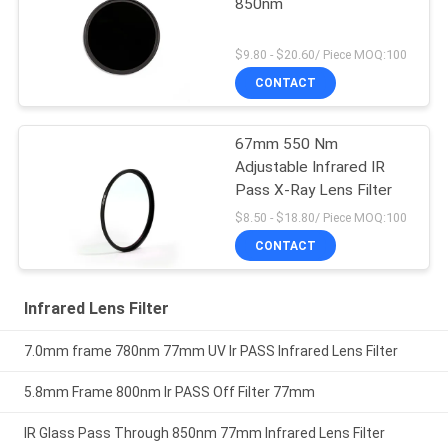
850nm
$9.80 - $20.60/ Piece MOQ:100
CONTACT
67mm 550 Nm
Adjustable Infrared IR
Pass X-Ray Lens Filter
$8.50 - $18.80/ Piece MOQ:100
CONTACT
Infrared Lens Filter
7.0mm frame 780nm 77mm UV Ir PASS Infrared Lens Filter
5.8mm Frame 800nm Ir PASS Off Filter 77mm
IR Glass Pass Through 850nm 77mm Infrared Lens Filter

* **Assignment**: Copy out all lines above holding "Filter".

* **Expected answer**:
Pass X-Ray Lens Filter
Infrared Lens Filter
7.0mm frame 780nm 77mm UV Ir PASS Infrared Lens Filter
5.8mm Frame 800nm Ir PASS Off Filter 77mm
IR Glass Pass Through 850nm 77mm Infrared Lens Filter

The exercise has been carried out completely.